So forderten die Demonstrant*innen eine neue Wohnungsgemeinnützigkeit und Verbesserung des Kündigungsschutzes, keine Verdrängung durch Modernisierung, und riefen dazu auf, Zwangsräumungen zu verhindern. Es gab aber auch Forderungen, die etwas tiefer in die Struktur der Immobilienverwertung eingreifen: Wohnungsunternehmen sollen demokratisiert und kollektive Mieter*innenrechte geschaffen werden!
Auf mehr Bewegung, nicht nur in der Wohnungsfrage!

● **AUFGABE**
Bearbeite die Stelle im Quellauszug, die mit „So forderten die“ beginnt und bis einschließlich „in der Wohnungsfrage!“ reicht, und gib sie neu wieder, wobei „Wohnungsunternehmen“ durch „Immobilienkonzerne“ ersetzt wird.

● **DATENZEILEN**
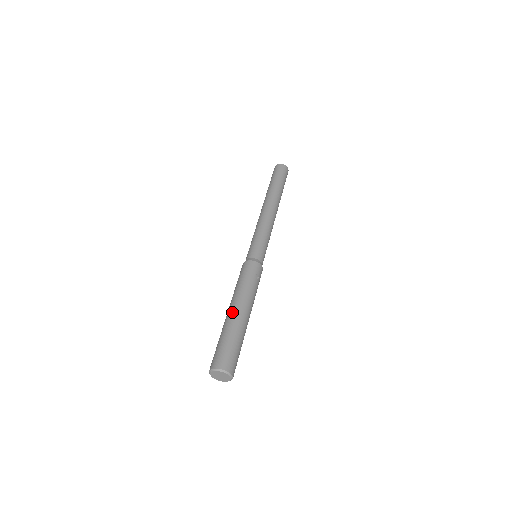
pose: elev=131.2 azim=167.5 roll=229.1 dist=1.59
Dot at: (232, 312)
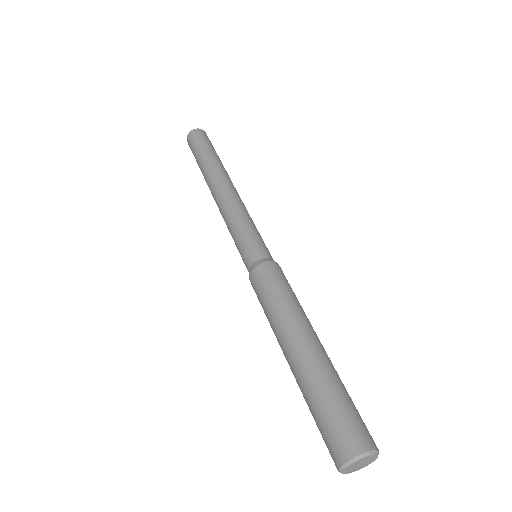
Dot at: (310, 346)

● **ERGEBNIS**
So forderten die Demonstrant*innen eine neue Wohnungsgemeinnützigkeit und Verbesserung des Kündigungsschutzes, keine Verdrängung durch Modernisierung, und riefen dazu auf, Zwangsräumungen zu verhindern. Es gab aber auch Forderungen, die etwas tiefer in die Struktur der Immobilienverwertung eingreifen: Immobilienkonzerne sollen demokratisiert und kollektive Mieter*innenrechte geschaffen werden!
Auf mehr Bewegung, nicht nur in der Wohnungsfrage!